Douglas A. McIntyre is the co-founder, chief executive officer and editor in chief of 24/7 Wall St. and 24/7 Tempo. He has held these jobs since 2006.

McIntyre has written thousands of articles for 24/7 Wall St. He is an expert on corporate finance, the automotive industry, media companies and international finance. He has edited articles on national demographics, sports, personal income and travel.

His work has been quoted or mentioned in The New York Times, The Wall Street Journal, Los Angeles Times, The Washington Post, NBC News, Time, The New Yorker, HuffPost USA Today, Business Insider, Yahoo, AOL, MarketWatch, The Atlantic, Bloomberg, New York Post, Chicago Tribune, Forbes, The Guardian and many other major publications.
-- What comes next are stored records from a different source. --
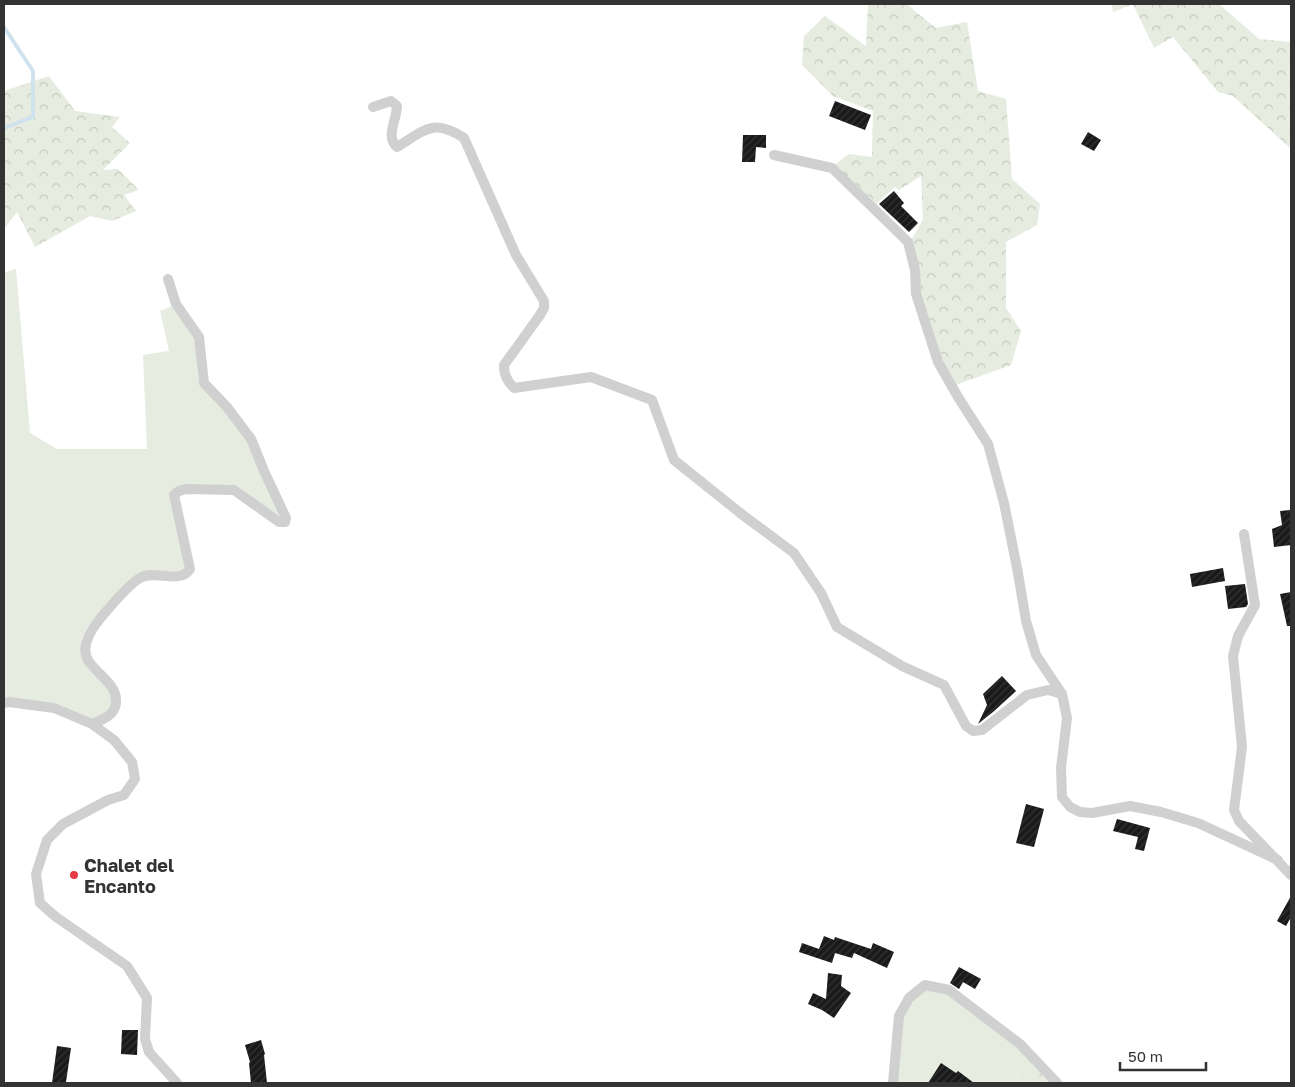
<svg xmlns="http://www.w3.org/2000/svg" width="1295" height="1087" font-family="'Golos Text',sans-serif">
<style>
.green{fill:#e6ecdf}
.forest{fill:url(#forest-crowns)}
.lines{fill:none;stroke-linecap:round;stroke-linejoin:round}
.stream{stroke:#cfe2ee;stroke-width:4}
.building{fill:url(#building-hatch)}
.street{stroke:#d0d0d0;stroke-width:10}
.poi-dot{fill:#e63946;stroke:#fff;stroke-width:2}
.labels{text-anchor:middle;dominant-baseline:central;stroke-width:5;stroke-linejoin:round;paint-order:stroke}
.poi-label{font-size:18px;font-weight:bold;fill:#333;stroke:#fff;text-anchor:start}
</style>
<defs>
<pattern id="forest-crowns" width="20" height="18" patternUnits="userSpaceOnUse" patternTransform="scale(1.25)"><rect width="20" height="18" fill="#e6ecdf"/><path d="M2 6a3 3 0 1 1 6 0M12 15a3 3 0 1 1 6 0" fill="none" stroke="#c6cbc0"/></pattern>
<pattern id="building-hatch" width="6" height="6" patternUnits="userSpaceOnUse" patternTransform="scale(1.25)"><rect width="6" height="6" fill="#1a1a1a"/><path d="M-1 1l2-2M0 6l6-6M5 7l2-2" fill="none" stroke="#333"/></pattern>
</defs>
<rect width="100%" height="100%" fill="#fff"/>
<g class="green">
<polygon points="16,269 30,433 57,449 147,449 143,355 169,351 160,311 172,306 195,339 198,378 200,385 224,410 247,442 282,518 235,485 185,485 177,487 185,568 180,572 150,570 109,601 86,629 81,641 112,698 112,705 107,712 92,720 4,699 4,273"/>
<polygon points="926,990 947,994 1018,1048 1036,1068 1009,1083 897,1083 903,1018 912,1001"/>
</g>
<g class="forest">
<polygon points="868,4 906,4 936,28 967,22 978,91 1006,99 1012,179 1040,204 1037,225 1006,242 1006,308 1021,331 1011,365 956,385 942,360 920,294 919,270 911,240 923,220 921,176 899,190 895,187 876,204 835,165 849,154 872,157 873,111 833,96 802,65 804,36 825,16 866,46"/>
<polygon points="1112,4 1219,4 1259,39 1291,42 1291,149 1233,96 1218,92 1173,37 1154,48 1133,4 1113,12"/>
<polygon points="49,76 75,111 120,117 112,127 130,143 103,170 118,169 139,190 124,195 136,211 112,221 90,216 35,247 17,212 4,229 4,91"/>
<polygon points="1036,1068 1051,1083 1009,1083"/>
</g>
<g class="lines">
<polyline class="stream" points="4,27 33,71 33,117 4,128"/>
</g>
<g class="building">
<polygon points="835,101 871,115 865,130 829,116"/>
<polygon points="1088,132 1101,140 1094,151 1081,144"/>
<polygon points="743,135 766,135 766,148 756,147 755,162 742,162"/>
<polygon points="894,191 904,203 901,206 918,223 909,232 879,204"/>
<polygon points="1290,510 1291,545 1274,547 1272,529 1282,525 1280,511"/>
<polygon points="1223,568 1225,581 1192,587 1190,574"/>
<polygon points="1245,584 1248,604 1246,607 1228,609 1225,586"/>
<polygon points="1291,592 1291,626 1287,626 1280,594"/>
<polygon points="1002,676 1016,691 993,712 978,724 987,705 983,694"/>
<polygon points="1026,804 1044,809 1034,847 1016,843"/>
<polygon points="1117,819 1150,828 1144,851 1135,849 1138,837 1113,831"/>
<polygon points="1291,896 1291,917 1286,926 1277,921"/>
<polygon points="824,936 834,940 835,937 871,949 873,943 894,952 887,968 854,953 852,958 835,953 832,963 799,952 802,943 819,949"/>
<polygon points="959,967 981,979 975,989 963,982 959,989 950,983"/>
<polygon points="828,973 842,975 841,986 851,993 834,1018 822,1010 808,1004 813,993 826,999"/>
<polygon points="122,1030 138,1030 137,1055 121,1054"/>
<polygon points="261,1040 265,1054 264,1055 267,1083 251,1083 249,1063 250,1062 245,1045"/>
<polygon points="57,1046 71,1048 66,1082 52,1083"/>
<polygon points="941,1063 956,1073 958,1071 974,1083 928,1083"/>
</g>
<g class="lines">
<g class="street">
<path d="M 373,107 L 391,101 L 397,106 C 397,119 385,137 397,147 C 425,130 433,118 464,138 L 516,255 L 544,301 L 544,308 L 540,315 L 504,365 C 504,375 507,381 514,388 L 591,377 L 652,400 L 674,460 L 744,516 L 794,553 L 821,593 L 837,627 L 902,666 L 944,685 L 966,726 L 973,731 L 982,730 L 1027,695 L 1048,690 L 1062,694"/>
<polyline points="774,155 832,168 908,242 915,270 916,294 938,362 958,397 988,444 1004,503 1018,573 1026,621 1036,655 1062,694 1067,718 1061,768 1062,797 1070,807 1080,812 1092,813 1130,806 1161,812 1198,823 1278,860"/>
<polyline points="1244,534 1255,605 1238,636 1233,656 1242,747 1234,810 1239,821 1291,875"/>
<polyline points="4,703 9,702 54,708 92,724 114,740 132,762 135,779 124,795 108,800 63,824 47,840 36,874 40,903 56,917 127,966 147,998 145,1039 149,1052 177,1083"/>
<path d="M 92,724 C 102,720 115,715 116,703 C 118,684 97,675 88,660 C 84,653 85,644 88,638 C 92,625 128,585 140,578 C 155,569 180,585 190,569 L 174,495 L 179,491 L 186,489 L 234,490 L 279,522 L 285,522 L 286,518 L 264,471 L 251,439 L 227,407 L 204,383 L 199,337 L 176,304 L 168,279"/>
<polyline points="893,1083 899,1016 909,998 925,985 949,990 1020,1044 1057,1083"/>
</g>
</g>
<circle class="poi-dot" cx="74" cy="875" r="5"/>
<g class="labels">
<g class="poi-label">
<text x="84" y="865">Chalet del<tspan x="84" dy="21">Encanto</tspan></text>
</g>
</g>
<rect width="1295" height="1087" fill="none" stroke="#333333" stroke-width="10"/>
<path d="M1120 1062v8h86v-8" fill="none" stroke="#333333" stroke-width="2.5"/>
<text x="1128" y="1062" font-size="15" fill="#333333" stroke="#ffffff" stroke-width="4" paint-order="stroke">50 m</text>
</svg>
McIntyre has been a guest on CNBC, the BBC and television and radio stations across the country.

A magna cum laude graduate of Harvard College, McIntyre also was president of The Harvard Advocate. Founded in 1866, the Advocate is the oldest college publication in the United States.

TheStreet.com, Comps.com and Edgar Online are some of the public companies for which McIntyre served on the board of directors. He was a Vicinity Corporation board member when the company was sold to Microsoft in 2002. He served on the audit committees of some of these companies.

McIntyre has been the CEO of FutureSource, a provider of trading terminals and news to commodities and futures traders. He was president of Switchboard, the online phone directory company. He served as chairman and CEO of On2 Technologies, the video compression company that provided video compression software for Adobe’s Flash. Google bought On2 in 2009.